(Ayb. 31:16-23)
”Jikalau aku pernah menolak keinginan orang-orang kecil, menyebabkan mata seorang janda menjadi pudar, atau memakan makananku seorang diri, sedang anak yatim tidak turut memakannya—malah sejak mudanya aku membesarkan dia seperti seorang ayah, dan sejak kandungan ibunya aku membimbing dia; jikalau aku melihat orang mati karena tidak ada pakaian, atau orang miskin yang tidak mempunyai selimut, dan pinggangnya tidak meminta berkat bagiku, dan tidak dipanaskannya tubuhnya dengan kulit bulu dombaku; jikalau aku mengangkat tanganku melawan anak yatim, karena di pintu gerbang aku melihat ada yang membantu aku, maka biarlah tulang belikatku lepas dari bahuku, dan lenganku dipatahkan dari persendiannya. Karena celaka yang dari pada Allah menakutkan aku, dan aku tidak berdaya terhadap keluhuran-Nya.”

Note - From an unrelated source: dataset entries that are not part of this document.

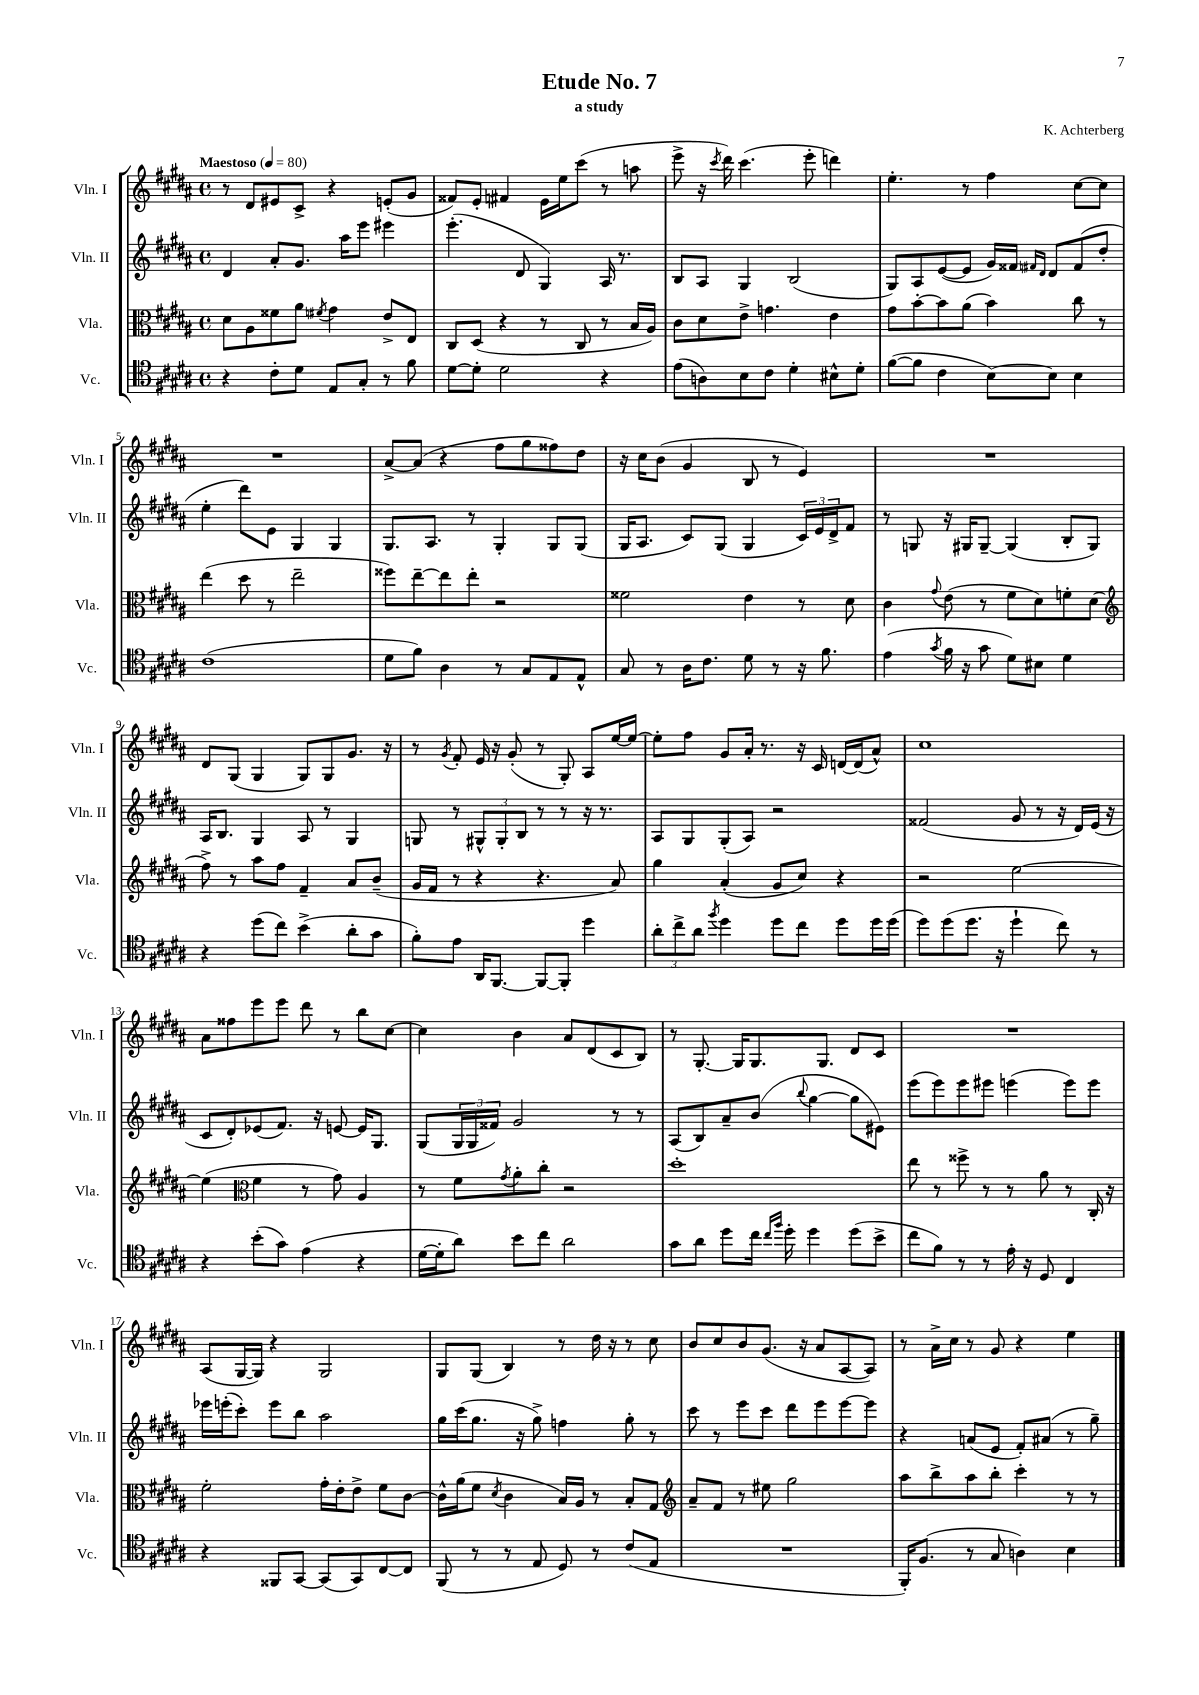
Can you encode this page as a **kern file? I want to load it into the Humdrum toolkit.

**kern	**kern	**kern	**kern
*staff4	*staff3	*staff2	*staff1
*clefC4	*clefC3	*clefG2	*clefG2
*k[f#c#g#d#a#]	*k[f#c#g#d#a#]	*k[f#c#g#d#a#]	*k[f#c#g#d#a#]
*M4/4	*M4/4	*M4/4	*M4/4
*met(c)	*met(c)	*met(c)	*met(c)
*MM80	*MM80	*MM80	*MM80
4r	8d#	4d#	8r
.	8A#	.	8d#
8c#'	8f##	8a#'	8e#
8d#	8a#	8.g#	8c#^
.	8qf#	.	.
8E	4g#	.	4r
.	.	16aa#	.
8G#'	.	8eee	.
8r	8e^	4eee#	(8e'
8f#	8E	.	8g#
=	=	=	=
[8d#	8C#	(4.eee'	8f##)
8d#']	(8D#	.	8e'
2d#	4r	.	4f#
.	.	8d#	.
.	8r	4G#)	16e
.	.	.	16ee
.	8C#	.	(8ccc#
4r	8r	16A#	8r
.	.	8.r	.
.	16B	.	8aa
.	16A#)	.	.
=	=	=	=
(8e	8c#	8B	8eee^
8A)	8d#	8A#	16r
.	.	.	8qccc#
.	.	.	16ddd#)
8B	8e^	4G#	(4.ccc#
8c#	4.g	.	.
4d#'	.	(2B	.
.	.	.	8eee'
8B#^^	4e	.	4ddd)
8d#'	.	.	.
=	=	=	=
([8f#	8g#	8G#)	4.ee'
8f#]	[8b'	8A#	.
4c#	8b]	([8e	.
.	(8a#	8e]	8r
[8B)	4b)	16g#)	4ff#
.	.	16f##	.
.	.	16qqf#	.
.	.	16qqd#	.
8B]	.	8d#	.
4B	8cc#	(8f#	[8cc#
.	8r	8dd#'	8cc#]
=	=	=	=
(1c#	(4ee	4ee'	1r
.	8dd#	8ddd#)	.
.	8r	8e	.
.	2ee~	4G#	.
.	.	4G#	.
=	=	=	=
8d#	8ff##)	8.G#	[8a#^
8f#)	[8ee~	.	(8a#]
.	.	8.A#	.
4A#	8ee]	.	4r
.	8ee'	8r	.
8r	2r	4G#'	8ff#
8G#	.	.	8gg#
8E	.	8G#	8ff##)
8E^^	.	(8G#	8dd#
=	=	=	=
8G#	2f##	16G#	16r
.	.	8.A#	16cc#
8r	.	.	(8b
16A#	.	8c#)	4g#
8.c#	.	.	.
.	.	(8G#	.
8d#	4e	4G#	8B
8r	.	.	8r
16r	8r	24c#)	4e)
.	.	24e	.
8.f#	.	.	.
.	.	24d#^	.
.	8d#	8f#	.
=	=	=	=
(4e	4c#	8r	1r
.	.	8G	.
8qg#	8qqg#	.	.
16f#	(8e	16r	.
16r	.	16G#	.
8g#	8r	[8G#~	.
8d#)	8f#	(4G#]	.
8B#	8d#)	.	.
4d#	8f'	8B'	.
.	(8d#	8G#)	.
=	=	=	=
*	*clefG2	*	*
4r	8ff#^)	16A#	8d#
.	.	8.B	.
.	8r	.	(8G#
(8dd#	8aa#	4G#	4G#
8cc#)	8ff#	.	.
(4b^	4f#~	8A#	8G#)
.	.	8r	8G#
8a#'	8a#	4G#	8.g#
8g#	(8b~	.	.
.	.	.	16r
=	=	=	=
8f#')	16g#	8G	8r
.	16f#	.	.
.	.	.	8qg#
8e	8r	8r	8f#'
16AA#	4r	12G#^^	16e
[8.FF#	.	.	16r
.	.	12G#'	.
.	.	.	(8g#'
.	.	12B	.
8FF#_	4.r	8r	8r
8FF#']	.	8r	8G#')
4dd#	.	16r	8A#
.	.	8.r	.
.	8a#)	.	[16ee
.	.	.	16ee_
=	=	=	=
12a#'	4gg#	8A#	8ee']
12cc#^	.	.	.
.	.	8G#	8ff#
12a#	.	.	.
8qff#	.	.	.
4dd#	(4a#'	(8G#'	8g#
.	.	8A#)	16a#'
.	.	.	8.r
8dd#	8g#	2r	.
8cc#	8cc#)	.	16r
.	.	.	16c#
8dd#	4r	.	[16d
.	.	.	(16d]
16dd#	.	.	8a#^^)
(16dd#	.	.	.
=	=	=	=
8dd#)	2r	(2f##	1cc#
(8dd#	.	.	.
8.dd#	.	.	.
16r	.	.	.
4dd#`	[2ee	8g#	.
.	.	8r	.
8cc#)	.	16r	.
.	.	16d#)	.
8r	.	(16e	.
.	.	16r	.
=	=	=	=
4r	(4ee]	8c#	8a#
.	.	8d#')	8ff##
*	*clefC3	*	*
(8b'	4f#	(8e-	8eee
8g#)	.	8.f#)	8eee
(4e	8r	.	8ddd#
.	.	16r	.
.	8g#)	[8e	8r
4r	4A#	16e]	8bb
.	.	8.G#	.
.	.	.	[8cc#
=	=	=	=
[16d#	8r	(8G#	4cc#]
16d#']	.	.	.
8a#)	8f#	24G#	.
.	.	24G#	.
.	.	24f##)	.
.	8qg#	.	.
8b	8a#'	2g#	4b
8cc#	8cc#'	.	.
2a#	2r	.	8a#
.	.	.	(8d#
.	.	8r	8c#
.	.	8r	8B)
=	=	=	=
8g#	1dd#'	(8A#	8r
8a#	.	8B)	[8.G#'
8dd#	.	8a#~	.
.	.	.	16G#]
16cc#	.	(8b	8.G#
16qqcc#	.	.	.
16qqff#	.	.	.
16dd#'	.	.	.
.	.	8qqbb	.
4dd#	.	[4gg#	.
.	.	.	8.G#
(8dd#	.	8gg#]	8d#
8b^	.	8e#)	8c#
=	=	=	=
8cc#	8ee	(8eee	1r
8f#)	8r	8eee)	.
8r	8ff##^	8eee	.
8r	8r	8eee#	.
16e'	8r	(4eee	.
16r	.	.	.
8D#	8a#	.	.
4C#	8r	8eee)	.
.	16C#'	8eee	.
.	16r	.	.
=	=	=	=
4r	2f#'	16eee-	(8A#
.	.	(16eee'	.
.	.	8ccc#')	[16G#
.	.	.	16G#])
8FF##	.	8eee	4r
[8GG#	.	8bb	.
(8GG#]	16g#'	2aa#	2G#
.	16e'	.	.
8GG#)	8e^	.	.
[8C#	8f#	.	.
8C#]	[8c#	.	.
=	=	=	=
(8FF#	16c#^^]	16gg#	8G#
.	(16a#	(16ccc#	.
8r	8f#	8.gg#	(8G#
.	8qd#	.	.
8r	4c#	.	4B)
.	.	16r	.
8E	.	8gg#^)	.
8D#)	16B)	4ff	8r
.	16A#	.	.
8r	8r	.	16dd#
.	.	.	16r
(8c#	8B'	8gg#'	8r
8E	8G#	8r	8cc#
=	=	=	=
*	*clefG2	*	*
1r	8a#~	8ccc#	8b
.	8f#	8r	8cc#
.	8r	8eee	8b
.	8ee#	8ccc#	(8.g#
.	2gg#	8ddd#	.
.	.	.	16r
.	.	8eee	8a#
.	.	[8eee	[8A#
.	.	8eee]	8A#])
=	=	=	=
16FF#')	8aa#	4r	8r
(8.F#	.	.	.
.	8bb^	.	16a#^
.	.	.	16cc#
8r	8aa#	(8a	8r
8G#	8bb'	8e	8g#
4A)	4ccc#'	8f#')	4r
.	.	(8a#	.
4B	8r	8r	4ee
.	8r	8gg#~)	.
==	==	==	==
*-	*-	*-	*-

Inilah komitmen Ayub. Jika pernah menolak keinginan orang kecil, menyusahkan seorang janda, dan membiarkan seorang anak yatim kelaparan; maka dia rela dihukum. Jika membiarkan seseorang mati kedinginan karena tak punya pakaian, dia rela dihukum Allah. Jika dengan sengaja berperkara dengan anak yatim di pengadilan karena merasa pasti menang, dia rela mendapatkan luka fisik. Alasannya sederhana Ayub takut dihukum Allah.
Oleh karena itu, Ayub sungguh yakin bahwa bencana yang menimpanya bukanlah karena hukuman Allah. Sebab dia memang tidak pernah menindas orang miskin, anak yatim, dan janda. Sebenarnya ini alasan kuat Ayub berani berhadapan dengan Allah. Dan inilah yang memang tidak dimengerti para sahabatnya.